9) Queen Victoria Statue

For many years, Cape Town was a British colony, and British influences can be found in landmarks throughout the city. One such landmark is standing majestically in the Company's Garden directly in front of the House of Parliament. Queen Victoria's Statue was erected in 1887 as part of the celebration of Queen Victoria's Jubilee.
10
St. George's Cathedral

10) St. George's Cathedral (must see)

St George’s Cathedral on Wale Street is renowned for two things: the first is its beautiful stained glass windows; the second is that even after 113 years, it still isn’t finished!

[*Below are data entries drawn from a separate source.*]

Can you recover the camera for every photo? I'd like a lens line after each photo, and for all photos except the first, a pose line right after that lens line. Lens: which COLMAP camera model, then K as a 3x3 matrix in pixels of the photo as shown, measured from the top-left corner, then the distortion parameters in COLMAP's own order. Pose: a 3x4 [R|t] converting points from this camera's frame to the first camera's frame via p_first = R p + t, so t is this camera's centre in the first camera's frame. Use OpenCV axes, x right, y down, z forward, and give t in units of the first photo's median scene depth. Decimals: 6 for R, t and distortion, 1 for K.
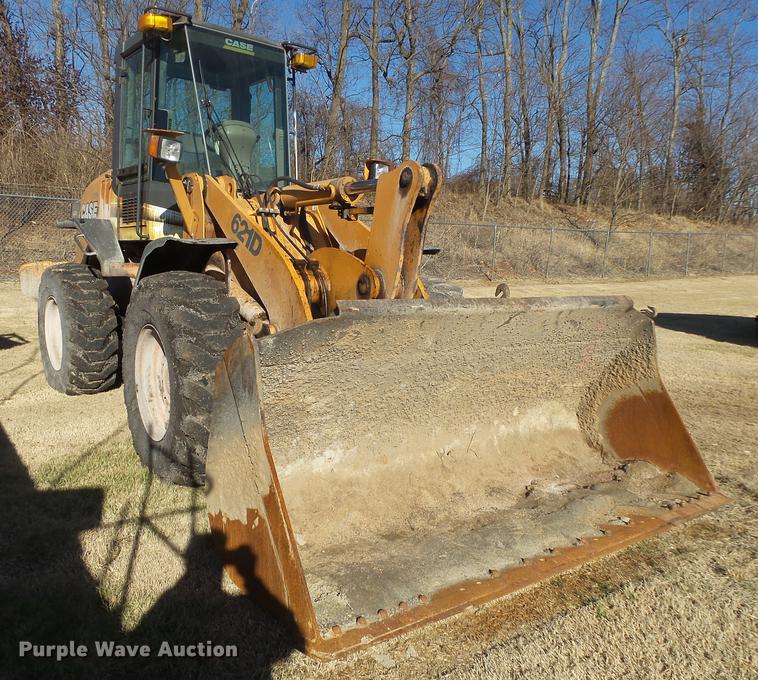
lens RADIAL K [[650.0, 0, 371.9], [0, 650.0, 362.9], [0, 0, 1]] dist [-0.000825, 0.004126]
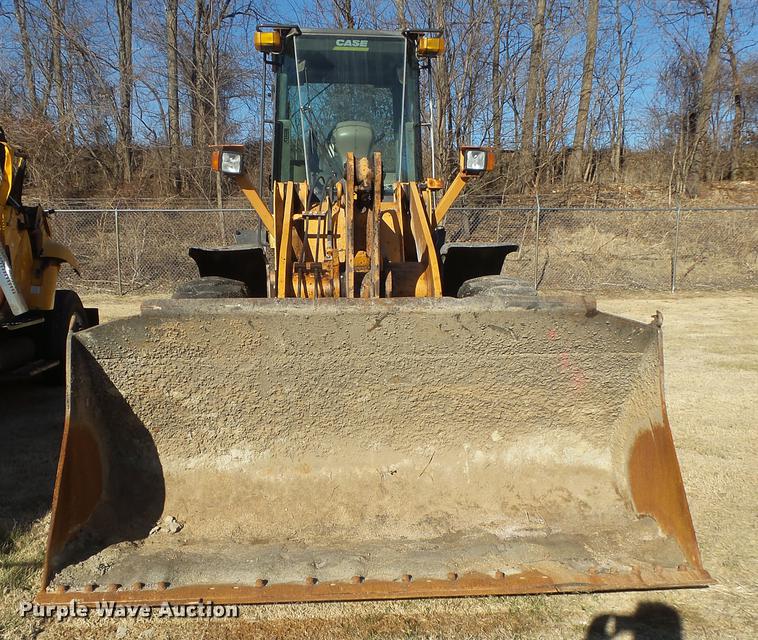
lens RADIAL K [[770.4, 0, 363.7], [0, 770.4, 369.2], [0, 0, 1]] dist [0.003462, 0.000000]
pose [[0.847959, 0.043366, -0.528285, 0.441047], [-0.055607, 0.998426, -0.007296, 0.004180], [0.527138, 0.035563, 0.849035, 0.048955]]
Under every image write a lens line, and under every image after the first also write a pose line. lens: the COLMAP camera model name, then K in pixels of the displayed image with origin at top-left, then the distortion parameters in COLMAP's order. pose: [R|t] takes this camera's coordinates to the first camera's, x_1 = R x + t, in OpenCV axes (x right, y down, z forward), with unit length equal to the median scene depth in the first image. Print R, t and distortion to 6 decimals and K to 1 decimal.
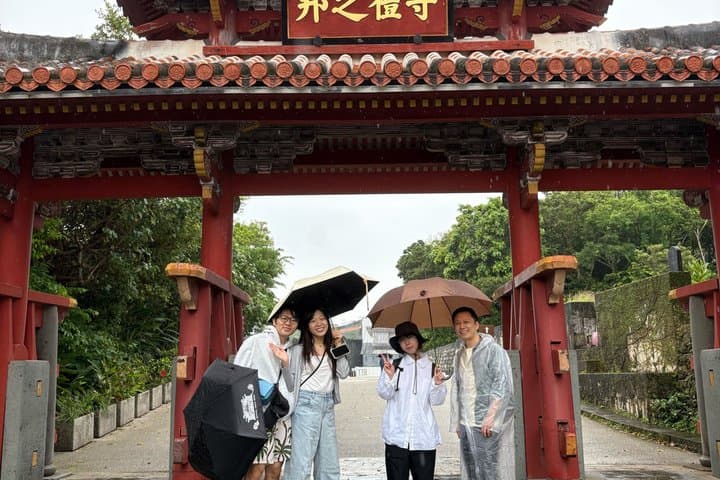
lens RADIAL K [[760.0, 0, 360.0], [0, 760.0, 240.0], [0, 0, 1]] dist [0.192814, 0.028842]
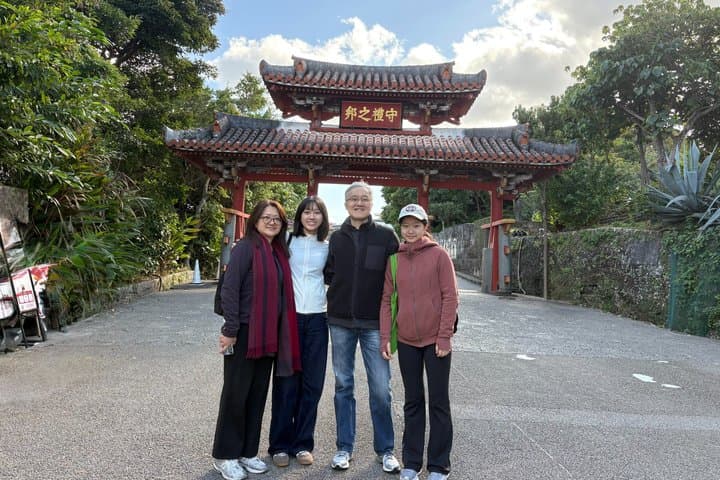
lens RADIAL K [[760.0, 0, 360.0], [0, 760.0, 240.0], [0, 0, 1]] dist [0.192814, 0.028842]
pose [[0.998134, 0.057966, 0.019169, -0.058020], [-0.060002, 0.989367, 0.132484, -0.232944], [-0.011286, -0.133387, 0.991000, -1.767798]]
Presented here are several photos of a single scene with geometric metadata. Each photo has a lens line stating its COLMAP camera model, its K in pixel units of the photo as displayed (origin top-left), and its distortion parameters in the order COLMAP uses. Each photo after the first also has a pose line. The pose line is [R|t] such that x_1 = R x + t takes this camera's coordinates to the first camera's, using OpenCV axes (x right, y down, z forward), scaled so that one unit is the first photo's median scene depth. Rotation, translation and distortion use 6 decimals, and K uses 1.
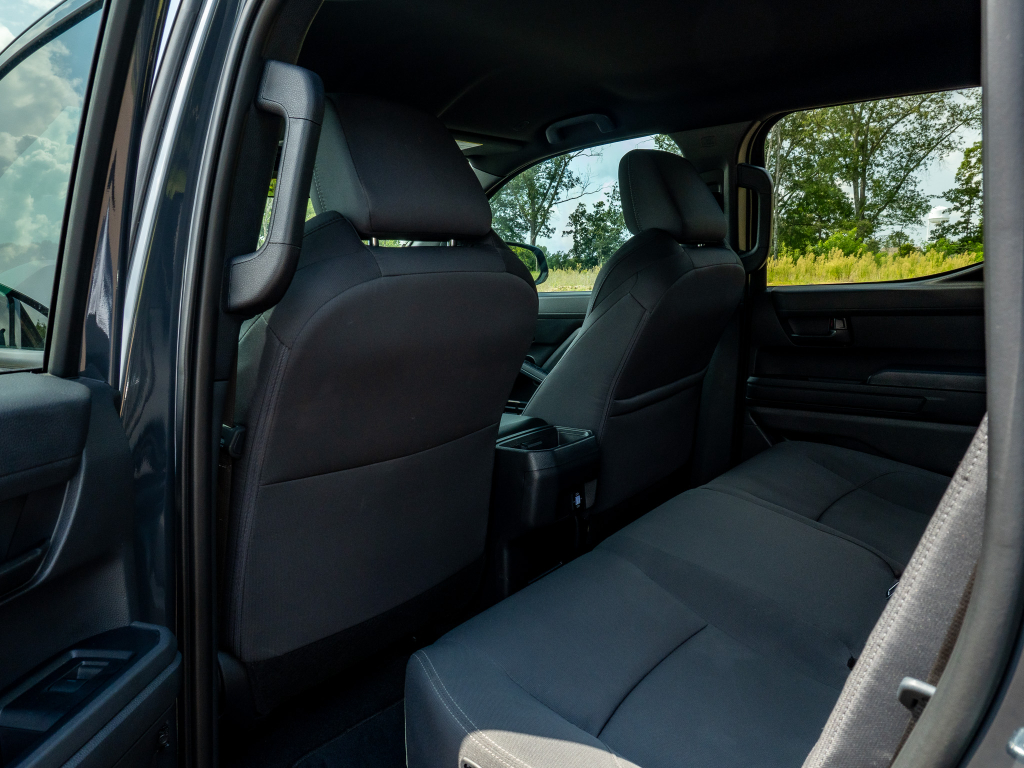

The cathedral was designed on the site of a former church by Sir Henry Baker in 1901. Building started in 1906, but through lack of funds, the North Transept wasn’t finished until 1936. By this time Sir Henry had returned to England, where he died ten years later.

Work dragged on slowly over the years: the Lady Chapel and the south aisle were completed in 1963, the Bell Tower and the Link in 1978. The cathedral is still waiting for the Chapter House to be added onto the end of the Link.

In 1982 the French stained-glass artist Gabriel Loire donated the magnificent window entitled “Christ in Triumph over Darkness and Evil” to the cathedral. This masterpiece is dedicated to the memory of Earl Mountbatten of Burma, the last Viceroy of India. The beautiful rose window is in the South Transept and in the Link is a window dating back to 1866 of the Last Supper.

In the cathedral gardens, you can walk the Labyrinth and you can buy souvenirs in the Cathedral Book and Bric-à-Brac Shop opposite the church. This great shop not only sells religious books but also cookbooks, children’s stories, and fiction. You can browse through the CDs or old records, pictures and paintings, antiques and occasionally small items of furniture.

Tip:
Be sure to visit the crypt and the beautiful wooden homage to Archbishop Desmond Tutu at the entry to the company gardens.